Daylight Come and They Need Loans Paid

Most of us would like to believe a new, brighter day has dawned. Part of creating that reality for banks requires improving collections systems to locate troubled loans that can be prevented from hitting the default dustbin, then helping overburdened staff reach a resolution that gets the borrower paying again. There's also a bit of amnesia that has to be cured.

"The industry has forgotten how to collect. The [boom] economy had allowed it to lose that skill," says Dennis Moroney, a research director at TowerGroup. "Today that's a bad thing."

To adjust, tech firms and banks are viewing collections as a CRM-type task, utilizing new credit decisioning technology, data aggregation and predictive modeling products, or leveraging acquisition tools repurposed for collections. The goal is early-cycle identification of candidates for workouts and modifications; smooth execution and accurate pricing of the restructured loans; customer-specific service; and ensuring that one loan isn't modified at the expense of another loan.

"Products like Chordiant and [Experian's] Tallyman integrate multiple loan products," Moroney says of the approach that takes a customer's entire financial relationship into account when collecting past due loans. "The challenge is that banks need to manage the full customer relationship pertaining to collections."

Some banks are also looking for specialized expertise. Zions Bancorporation has expanded its staff of SAS (Statistical Analysis System, a product provided by software firm SAS) specialists by about 30 percent in credit risk operations to handle the increased data management skills necessitated by an expanded focus on loss mitigation techniques. "We've definitely stepped up our investment in data and data management," says Jason Brock, retail lending/credit risk manager for Zions, adding the bank has broadened information obtained when it requests bureau credit scores. This added data, such as property values and other economic information, is used to assess the health of borrowers, allowing the bank to build quantitative models.

→ Assignment 1
Reproduce the loan collections article between "Most of us would" and "to be cured.", inclusive, and swap "troubled loans" for "problem loans".

Extracted records
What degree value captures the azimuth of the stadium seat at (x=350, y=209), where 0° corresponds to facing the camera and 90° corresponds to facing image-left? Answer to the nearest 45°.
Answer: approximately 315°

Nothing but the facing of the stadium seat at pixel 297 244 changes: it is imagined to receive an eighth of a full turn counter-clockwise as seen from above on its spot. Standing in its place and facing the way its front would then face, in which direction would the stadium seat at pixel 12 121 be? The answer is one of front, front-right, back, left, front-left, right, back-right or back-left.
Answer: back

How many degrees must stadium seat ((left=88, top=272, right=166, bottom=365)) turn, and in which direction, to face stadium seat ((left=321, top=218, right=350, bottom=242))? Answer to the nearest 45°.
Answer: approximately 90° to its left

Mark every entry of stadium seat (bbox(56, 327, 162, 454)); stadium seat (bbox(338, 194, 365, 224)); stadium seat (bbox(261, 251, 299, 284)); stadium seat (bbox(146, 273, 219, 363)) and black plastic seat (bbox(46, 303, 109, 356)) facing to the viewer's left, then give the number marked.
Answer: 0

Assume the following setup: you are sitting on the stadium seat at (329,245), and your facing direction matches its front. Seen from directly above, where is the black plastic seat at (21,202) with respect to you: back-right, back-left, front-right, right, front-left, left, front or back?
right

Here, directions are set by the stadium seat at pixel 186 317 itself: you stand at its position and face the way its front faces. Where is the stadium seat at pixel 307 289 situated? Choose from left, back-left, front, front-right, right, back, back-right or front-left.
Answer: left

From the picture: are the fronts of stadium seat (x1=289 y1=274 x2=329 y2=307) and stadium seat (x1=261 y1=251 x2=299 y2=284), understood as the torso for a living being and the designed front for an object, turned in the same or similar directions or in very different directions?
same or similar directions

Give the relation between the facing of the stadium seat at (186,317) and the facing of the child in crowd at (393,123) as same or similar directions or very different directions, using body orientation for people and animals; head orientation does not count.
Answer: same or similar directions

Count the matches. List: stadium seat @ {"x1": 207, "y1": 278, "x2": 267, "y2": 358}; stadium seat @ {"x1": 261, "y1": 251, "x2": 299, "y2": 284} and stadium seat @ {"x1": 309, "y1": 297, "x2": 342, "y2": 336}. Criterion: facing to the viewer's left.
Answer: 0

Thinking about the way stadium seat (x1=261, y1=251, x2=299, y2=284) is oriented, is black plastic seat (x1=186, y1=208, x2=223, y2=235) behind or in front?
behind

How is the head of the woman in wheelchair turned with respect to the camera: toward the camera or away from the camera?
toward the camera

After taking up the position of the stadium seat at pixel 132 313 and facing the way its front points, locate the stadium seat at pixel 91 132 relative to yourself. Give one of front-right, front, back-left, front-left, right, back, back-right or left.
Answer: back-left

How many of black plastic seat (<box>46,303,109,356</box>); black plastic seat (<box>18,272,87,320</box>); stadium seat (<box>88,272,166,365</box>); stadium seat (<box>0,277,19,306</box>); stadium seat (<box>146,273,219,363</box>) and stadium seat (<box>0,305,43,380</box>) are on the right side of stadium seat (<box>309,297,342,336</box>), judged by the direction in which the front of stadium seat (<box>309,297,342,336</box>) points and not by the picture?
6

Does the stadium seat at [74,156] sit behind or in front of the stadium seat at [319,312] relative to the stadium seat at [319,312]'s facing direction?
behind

→ Assignment 2
Render the listing lines between the lines holding "Give the relation" and "Answer: same or similar directions", inclusive, as a JSON list of strings, one string per line and no blank lines.

→ Solution 1
Most of us would like to believe a new, brighter day has dawned. Part of creating that reality for banks requires improving collections systems to locate problem loans that can be prevented from hitting the default dustbin, then helping overburdened staff reach a resolution that gets the borrower paying again. There's also a bit of amnesia that has to be cured.

→ Solution 2
[
  "Give the relation between the facing of the stadium seat at (186,317) and the facing of the child in crowd at (393,123) as same or similar directions or very different directions, using body orientation for people and animals; head orientation does not count.",
  "Answer: same or similar directions"
]